Task directions.
Filter the data for lines with the word "linejoin", then copy every line so identified.

Records provided.
====
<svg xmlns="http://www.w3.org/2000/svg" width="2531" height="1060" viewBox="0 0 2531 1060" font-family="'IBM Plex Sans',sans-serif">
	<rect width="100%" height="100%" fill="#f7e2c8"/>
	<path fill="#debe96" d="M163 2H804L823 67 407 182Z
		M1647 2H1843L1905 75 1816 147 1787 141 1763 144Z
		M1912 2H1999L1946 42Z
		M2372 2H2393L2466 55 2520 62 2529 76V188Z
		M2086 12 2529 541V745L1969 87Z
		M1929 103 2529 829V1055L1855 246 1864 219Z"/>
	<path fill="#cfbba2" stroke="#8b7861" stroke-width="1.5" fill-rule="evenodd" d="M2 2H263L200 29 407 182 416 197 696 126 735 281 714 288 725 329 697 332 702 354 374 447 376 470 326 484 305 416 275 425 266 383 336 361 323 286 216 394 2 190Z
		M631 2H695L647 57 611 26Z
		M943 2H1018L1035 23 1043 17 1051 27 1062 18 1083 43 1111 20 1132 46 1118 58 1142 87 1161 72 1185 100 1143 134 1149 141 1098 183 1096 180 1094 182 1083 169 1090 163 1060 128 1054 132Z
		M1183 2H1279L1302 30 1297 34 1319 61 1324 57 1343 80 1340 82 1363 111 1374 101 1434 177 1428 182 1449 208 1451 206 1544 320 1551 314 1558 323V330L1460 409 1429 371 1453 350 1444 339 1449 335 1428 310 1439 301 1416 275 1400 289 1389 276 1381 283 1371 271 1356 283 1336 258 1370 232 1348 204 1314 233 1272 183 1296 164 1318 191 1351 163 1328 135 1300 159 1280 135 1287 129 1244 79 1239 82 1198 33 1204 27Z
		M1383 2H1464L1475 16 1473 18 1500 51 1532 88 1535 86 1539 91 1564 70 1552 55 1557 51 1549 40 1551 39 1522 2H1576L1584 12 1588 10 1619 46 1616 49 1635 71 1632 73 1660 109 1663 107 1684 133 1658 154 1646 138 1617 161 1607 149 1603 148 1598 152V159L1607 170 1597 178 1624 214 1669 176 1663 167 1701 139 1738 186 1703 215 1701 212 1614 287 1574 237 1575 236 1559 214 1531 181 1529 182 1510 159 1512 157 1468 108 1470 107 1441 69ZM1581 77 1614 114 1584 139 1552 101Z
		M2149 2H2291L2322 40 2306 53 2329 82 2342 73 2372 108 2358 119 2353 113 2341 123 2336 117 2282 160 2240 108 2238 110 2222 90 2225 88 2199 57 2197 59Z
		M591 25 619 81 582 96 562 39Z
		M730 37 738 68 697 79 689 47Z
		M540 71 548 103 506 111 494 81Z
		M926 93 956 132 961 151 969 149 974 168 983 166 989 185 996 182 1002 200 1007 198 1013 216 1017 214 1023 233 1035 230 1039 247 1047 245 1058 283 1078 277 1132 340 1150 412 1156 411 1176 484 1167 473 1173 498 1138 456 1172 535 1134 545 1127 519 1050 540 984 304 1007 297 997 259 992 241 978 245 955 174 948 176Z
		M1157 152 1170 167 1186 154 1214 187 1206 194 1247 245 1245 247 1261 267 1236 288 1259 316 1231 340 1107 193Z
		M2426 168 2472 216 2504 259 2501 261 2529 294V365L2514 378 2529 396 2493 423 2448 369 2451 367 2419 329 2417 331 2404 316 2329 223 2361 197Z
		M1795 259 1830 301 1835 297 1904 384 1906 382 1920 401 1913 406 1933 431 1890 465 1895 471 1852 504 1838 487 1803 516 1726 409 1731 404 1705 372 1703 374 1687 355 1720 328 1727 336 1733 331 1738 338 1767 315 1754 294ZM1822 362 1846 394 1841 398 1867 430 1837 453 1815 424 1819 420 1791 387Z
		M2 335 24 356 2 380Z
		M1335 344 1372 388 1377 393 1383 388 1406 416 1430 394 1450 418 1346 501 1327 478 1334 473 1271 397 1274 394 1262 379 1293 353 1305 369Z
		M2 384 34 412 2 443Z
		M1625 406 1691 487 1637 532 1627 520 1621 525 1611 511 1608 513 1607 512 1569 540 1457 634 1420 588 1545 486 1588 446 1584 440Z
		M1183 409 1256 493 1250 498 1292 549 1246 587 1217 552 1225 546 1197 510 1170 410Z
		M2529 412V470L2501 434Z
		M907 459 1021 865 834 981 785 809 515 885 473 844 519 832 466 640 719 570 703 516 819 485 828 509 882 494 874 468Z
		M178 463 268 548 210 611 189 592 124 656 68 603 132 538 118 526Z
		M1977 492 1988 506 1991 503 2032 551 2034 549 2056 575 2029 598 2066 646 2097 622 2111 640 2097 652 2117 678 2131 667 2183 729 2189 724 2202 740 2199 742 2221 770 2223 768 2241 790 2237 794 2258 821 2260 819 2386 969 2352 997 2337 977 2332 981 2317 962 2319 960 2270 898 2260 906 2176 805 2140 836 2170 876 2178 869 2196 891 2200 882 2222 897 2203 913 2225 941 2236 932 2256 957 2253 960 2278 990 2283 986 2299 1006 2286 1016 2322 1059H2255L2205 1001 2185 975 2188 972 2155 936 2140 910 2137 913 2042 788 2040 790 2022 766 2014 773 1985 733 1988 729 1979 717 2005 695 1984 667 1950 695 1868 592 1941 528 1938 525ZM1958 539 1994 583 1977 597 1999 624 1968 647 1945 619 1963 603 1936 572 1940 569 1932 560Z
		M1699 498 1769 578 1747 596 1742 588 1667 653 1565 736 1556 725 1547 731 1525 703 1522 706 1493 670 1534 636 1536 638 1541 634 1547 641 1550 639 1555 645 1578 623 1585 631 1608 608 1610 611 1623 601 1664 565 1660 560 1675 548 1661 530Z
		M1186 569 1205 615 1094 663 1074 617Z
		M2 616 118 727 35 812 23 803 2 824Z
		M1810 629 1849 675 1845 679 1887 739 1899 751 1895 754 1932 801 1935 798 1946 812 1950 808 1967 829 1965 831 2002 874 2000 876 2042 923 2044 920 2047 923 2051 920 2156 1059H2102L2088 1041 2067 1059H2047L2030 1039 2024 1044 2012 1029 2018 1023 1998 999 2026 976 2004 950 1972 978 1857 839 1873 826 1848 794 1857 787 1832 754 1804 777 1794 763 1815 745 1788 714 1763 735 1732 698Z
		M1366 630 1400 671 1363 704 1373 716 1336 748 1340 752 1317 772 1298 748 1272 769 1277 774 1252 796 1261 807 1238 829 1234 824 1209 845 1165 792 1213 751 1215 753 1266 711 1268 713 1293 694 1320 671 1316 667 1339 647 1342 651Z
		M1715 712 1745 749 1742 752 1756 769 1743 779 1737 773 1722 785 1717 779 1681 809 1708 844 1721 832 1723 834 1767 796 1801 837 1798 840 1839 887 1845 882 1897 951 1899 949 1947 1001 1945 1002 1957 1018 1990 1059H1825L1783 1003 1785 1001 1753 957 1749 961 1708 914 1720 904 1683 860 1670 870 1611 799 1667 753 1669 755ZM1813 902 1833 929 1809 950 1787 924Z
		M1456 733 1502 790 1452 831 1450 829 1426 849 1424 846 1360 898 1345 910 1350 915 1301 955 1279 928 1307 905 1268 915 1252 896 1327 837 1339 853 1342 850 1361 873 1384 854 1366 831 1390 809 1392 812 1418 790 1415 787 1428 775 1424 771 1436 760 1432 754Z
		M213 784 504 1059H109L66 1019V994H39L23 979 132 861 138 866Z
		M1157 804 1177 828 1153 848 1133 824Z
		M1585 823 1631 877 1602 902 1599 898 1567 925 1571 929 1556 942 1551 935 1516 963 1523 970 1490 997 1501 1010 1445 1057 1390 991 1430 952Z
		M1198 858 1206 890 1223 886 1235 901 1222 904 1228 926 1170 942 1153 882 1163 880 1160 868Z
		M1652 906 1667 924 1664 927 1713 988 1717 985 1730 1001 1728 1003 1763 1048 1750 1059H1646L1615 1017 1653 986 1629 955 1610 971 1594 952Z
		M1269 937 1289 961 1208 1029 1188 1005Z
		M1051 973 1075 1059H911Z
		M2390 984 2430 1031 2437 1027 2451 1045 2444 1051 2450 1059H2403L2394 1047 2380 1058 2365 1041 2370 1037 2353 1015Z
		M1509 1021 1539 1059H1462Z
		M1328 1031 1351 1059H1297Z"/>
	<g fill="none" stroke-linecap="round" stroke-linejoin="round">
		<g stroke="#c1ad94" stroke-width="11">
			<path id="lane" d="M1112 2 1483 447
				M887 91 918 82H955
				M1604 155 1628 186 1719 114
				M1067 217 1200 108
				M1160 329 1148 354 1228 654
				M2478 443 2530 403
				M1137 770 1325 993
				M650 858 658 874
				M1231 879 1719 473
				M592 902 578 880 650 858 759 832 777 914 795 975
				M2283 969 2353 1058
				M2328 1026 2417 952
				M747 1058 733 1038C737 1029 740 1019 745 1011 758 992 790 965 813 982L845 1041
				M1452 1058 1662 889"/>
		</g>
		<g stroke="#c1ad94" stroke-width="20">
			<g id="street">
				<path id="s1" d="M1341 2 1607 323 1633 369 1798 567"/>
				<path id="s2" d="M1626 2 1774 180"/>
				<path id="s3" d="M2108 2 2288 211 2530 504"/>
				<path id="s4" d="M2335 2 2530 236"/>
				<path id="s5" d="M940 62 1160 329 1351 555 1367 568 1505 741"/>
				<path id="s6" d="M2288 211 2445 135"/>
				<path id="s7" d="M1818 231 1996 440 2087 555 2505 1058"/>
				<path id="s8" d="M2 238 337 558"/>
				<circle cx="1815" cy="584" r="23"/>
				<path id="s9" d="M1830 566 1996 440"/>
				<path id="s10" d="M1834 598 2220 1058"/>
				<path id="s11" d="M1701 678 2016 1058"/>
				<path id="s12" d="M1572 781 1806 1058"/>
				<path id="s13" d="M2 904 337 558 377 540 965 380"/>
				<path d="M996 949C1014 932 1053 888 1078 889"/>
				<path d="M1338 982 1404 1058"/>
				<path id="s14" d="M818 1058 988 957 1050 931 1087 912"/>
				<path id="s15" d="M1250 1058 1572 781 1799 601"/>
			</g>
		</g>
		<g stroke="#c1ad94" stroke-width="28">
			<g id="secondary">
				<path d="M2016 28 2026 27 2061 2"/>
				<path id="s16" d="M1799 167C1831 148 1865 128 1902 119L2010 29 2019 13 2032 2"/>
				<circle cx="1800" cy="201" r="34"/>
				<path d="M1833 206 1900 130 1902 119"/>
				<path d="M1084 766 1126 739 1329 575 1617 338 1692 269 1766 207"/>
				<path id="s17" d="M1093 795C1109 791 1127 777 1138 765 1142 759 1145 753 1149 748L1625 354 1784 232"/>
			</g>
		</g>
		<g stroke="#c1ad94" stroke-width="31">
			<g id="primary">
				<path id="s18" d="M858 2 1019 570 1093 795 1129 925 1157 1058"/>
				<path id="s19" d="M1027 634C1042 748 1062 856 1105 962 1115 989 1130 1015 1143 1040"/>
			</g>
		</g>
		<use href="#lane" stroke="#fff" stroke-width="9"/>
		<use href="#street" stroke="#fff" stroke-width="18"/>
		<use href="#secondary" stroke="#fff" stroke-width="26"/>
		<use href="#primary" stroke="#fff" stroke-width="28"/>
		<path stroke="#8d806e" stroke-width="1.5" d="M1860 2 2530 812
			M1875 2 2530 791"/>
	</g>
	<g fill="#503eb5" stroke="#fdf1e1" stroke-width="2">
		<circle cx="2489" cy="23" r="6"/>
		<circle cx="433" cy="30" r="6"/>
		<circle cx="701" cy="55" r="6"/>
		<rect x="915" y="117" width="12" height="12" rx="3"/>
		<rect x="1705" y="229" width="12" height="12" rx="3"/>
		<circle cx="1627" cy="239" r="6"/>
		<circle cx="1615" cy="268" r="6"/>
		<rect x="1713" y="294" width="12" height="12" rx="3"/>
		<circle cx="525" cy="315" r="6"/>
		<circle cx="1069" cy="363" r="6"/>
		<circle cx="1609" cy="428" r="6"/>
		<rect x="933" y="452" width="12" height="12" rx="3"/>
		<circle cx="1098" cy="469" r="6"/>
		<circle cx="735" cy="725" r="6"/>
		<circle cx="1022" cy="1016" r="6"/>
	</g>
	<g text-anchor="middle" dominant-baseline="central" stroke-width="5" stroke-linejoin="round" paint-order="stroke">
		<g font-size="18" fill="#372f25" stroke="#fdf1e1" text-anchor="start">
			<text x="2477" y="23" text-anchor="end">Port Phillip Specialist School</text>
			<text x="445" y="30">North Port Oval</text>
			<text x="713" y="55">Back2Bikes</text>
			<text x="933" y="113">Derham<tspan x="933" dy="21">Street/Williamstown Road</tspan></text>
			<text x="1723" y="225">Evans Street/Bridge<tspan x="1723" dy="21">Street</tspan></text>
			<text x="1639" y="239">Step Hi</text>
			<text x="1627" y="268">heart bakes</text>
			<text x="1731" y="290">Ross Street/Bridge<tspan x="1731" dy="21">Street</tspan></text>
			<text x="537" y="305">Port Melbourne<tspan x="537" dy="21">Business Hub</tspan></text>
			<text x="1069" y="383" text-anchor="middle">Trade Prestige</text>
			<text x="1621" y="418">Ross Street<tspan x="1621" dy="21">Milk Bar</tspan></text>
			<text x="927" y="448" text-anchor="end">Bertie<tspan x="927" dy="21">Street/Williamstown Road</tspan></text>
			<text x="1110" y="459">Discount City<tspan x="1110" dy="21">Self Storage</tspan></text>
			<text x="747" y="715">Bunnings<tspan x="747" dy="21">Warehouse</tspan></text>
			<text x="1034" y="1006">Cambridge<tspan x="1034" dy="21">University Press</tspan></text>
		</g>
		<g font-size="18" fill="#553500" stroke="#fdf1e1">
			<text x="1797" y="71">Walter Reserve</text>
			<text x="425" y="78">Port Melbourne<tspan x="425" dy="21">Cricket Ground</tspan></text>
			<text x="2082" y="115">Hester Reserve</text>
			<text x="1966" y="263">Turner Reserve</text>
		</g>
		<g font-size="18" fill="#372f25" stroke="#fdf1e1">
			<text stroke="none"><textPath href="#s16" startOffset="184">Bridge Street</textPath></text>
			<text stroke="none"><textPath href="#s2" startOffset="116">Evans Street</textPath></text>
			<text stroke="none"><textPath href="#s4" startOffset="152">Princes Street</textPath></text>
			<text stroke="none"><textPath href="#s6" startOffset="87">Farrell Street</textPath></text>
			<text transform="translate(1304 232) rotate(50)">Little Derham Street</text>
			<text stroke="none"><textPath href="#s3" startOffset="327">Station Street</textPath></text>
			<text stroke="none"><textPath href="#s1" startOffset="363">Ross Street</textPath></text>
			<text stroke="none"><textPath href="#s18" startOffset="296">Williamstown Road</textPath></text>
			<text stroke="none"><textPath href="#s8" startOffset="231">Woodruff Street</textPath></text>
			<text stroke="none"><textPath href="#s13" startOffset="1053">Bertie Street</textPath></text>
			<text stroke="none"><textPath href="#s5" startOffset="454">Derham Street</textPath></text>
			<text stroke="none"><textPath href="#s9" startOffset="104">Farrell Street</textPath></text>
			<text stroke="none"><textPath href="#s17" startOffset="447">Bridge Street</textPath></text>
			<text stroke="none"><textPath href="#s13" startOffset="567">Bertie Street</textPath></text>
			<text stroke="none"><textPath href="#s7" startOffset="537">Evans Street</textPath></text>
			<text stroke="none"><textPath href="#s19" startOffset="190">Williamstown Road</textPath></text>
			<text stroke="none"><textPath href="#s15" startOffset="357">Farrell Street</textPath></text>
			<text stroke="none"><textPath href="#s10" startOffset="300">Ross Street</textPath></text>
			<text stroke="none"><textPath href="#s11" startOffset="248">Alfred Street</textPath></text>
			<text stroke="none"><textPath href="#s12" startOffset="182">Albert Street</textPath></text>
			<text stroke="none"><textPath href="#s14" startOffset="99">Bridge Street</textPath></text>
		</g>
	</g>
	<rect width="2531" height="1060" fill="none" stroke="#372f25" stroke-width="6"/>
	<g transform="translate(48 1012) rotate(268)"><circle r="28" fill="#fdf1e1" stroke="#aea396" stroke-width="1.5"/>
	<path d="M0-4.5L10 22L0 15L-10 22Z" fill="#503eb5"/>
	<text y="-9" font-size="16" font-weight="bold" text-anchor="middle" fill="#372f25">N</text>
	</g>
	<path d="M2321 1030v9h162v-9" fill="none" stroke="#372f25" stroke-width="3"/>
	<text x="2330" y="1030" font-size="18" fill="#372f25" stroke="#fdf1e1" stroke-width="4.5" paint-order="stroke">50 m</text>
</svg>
====
Response to this exercise.
	<g fill="none" stroke-linecap="round" stroke-linejoin="round">
	<g text-anchor="middle" dominant-baseline="central" stroke-width="5" stroke-linejoin="round" paint-order="stroke">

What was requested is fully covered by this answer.